[[ DATA FOR THIS EXERCISE, beginning ]]
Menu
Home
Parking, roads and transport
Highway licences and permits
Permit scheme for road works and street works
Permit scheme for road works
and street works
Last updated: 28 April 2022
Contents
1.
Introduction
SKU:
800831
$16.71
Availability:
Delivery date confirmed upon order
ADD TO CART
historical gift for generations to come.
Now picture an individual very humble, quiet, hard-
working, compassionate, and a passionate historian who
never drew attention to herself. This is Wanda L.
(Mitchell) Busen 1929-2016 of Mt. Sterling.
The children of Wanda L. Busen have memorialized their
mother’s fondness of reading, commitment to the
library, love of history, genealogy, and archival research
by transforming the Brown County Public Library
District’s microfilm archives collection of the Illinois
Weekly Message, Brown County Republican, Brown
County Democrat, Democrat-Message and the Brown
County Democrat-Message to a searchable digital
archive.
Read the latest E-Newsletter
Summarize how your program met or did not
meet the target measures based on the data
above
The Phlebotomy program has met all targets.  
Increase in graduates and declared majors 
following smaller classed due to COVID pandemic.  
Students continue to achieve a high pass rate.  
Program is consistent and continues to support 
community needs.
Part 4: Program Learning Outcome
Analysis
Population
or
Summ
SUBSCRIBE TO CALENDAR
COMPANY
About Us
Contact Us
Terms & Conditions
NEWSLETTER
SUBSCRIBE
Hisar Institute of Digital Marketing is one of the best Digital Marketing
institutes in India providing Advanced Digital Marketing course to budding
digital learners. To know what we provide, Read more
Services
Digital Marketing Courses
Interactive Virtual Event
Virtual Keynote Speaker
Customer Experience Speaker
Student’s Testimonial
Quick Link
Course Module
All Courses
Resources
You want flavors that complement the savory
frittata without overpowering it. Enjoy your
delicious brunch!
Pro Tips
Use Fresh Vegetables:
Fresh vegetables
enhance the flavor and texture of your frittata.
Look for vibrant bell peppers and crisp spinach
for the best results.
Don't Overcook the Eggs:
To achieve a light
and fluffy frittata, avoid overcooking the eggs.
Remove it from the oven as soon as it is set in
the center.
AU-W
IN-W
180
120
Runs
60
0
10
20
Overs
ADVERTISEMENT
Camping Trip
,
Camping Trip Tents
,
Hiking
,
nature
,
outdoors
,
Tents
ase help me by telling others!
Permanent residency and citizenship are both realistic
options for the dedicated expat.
[[ DATA FOR THIS EXERCISE, end ]]
JOB → Lay out the records from the start through the line containing "institutes in India" as a JSON list of strings, one string per line, with blank lines omitted.

WRITTEN ANSWER →
[
  "Menu",
  "Home",
  "Parking, roads and transport",
  "Highway licences and permits",
  "Permit scheme for road works and street works",
  "Permit scheme for road works",
  "and street works",
  "Last updated: 28 April 2022",
  "Contents",
  "1.",
  "Introduction",
  "SKU:",
  "800831",
  "$16.71",
  "Availability:",
  "Delivery date confirmed upon order",
  "ADD TO CART",
  "historical gift for generations to come.",
  "Now picture an individual very humble, quiet, hard-",
  "working, compassionate, and a passionate historian who",
  "never drew attention to herself. This is Wanda L.",
  "(Mitchell) Busen 1929-2016 of Mt. Sterling.",
  "The children of Wanda L. Busen have memorialized their",
  "mother’s fondness of reading, commitment to the",
  "library, love of history, genealogy, and archival research",
  "by transforming the Brown County Public Library",
  "District’s microfilm archives collection of the Illinois",
  "Weekly Message, Brown County Republican, Brown",
  "County Democrat, Democrat-Message and the Brown",
  "County Democrat-Message to a searchable digital",
  "archive.",
  "Read the latest E-Newsletter",
  "Summarize how your program met or did not",
  "meet the target measures based on the data",
  "above",
  "The Phlebotomy program has met all targets.  ",
  "Increase in graduates and declared majors ",
  "following smaller classed due to COVID pandemic.  ",
  "Students continue to achieve a high pass rate.  ",
  "Program is consistent and continues to support ",
  "community needs.",
  "Part 4: Program Learning Outcome",
  "Analysis",
  "Population",
  "or",
  "Summ",
  "SUBSCRIBE TO CALENDAR",
  "COMPANY",
  "About Us",
  "Contact Us",
  "Terms & Conditions",
  "NEWSLETTER",
  "SUBSCRIBE",
  "Hisar Institute of Digital Marketing is one of the best Digital Marketing",
  "institutes in India providing Advanced Digital Marketing course to budding"
]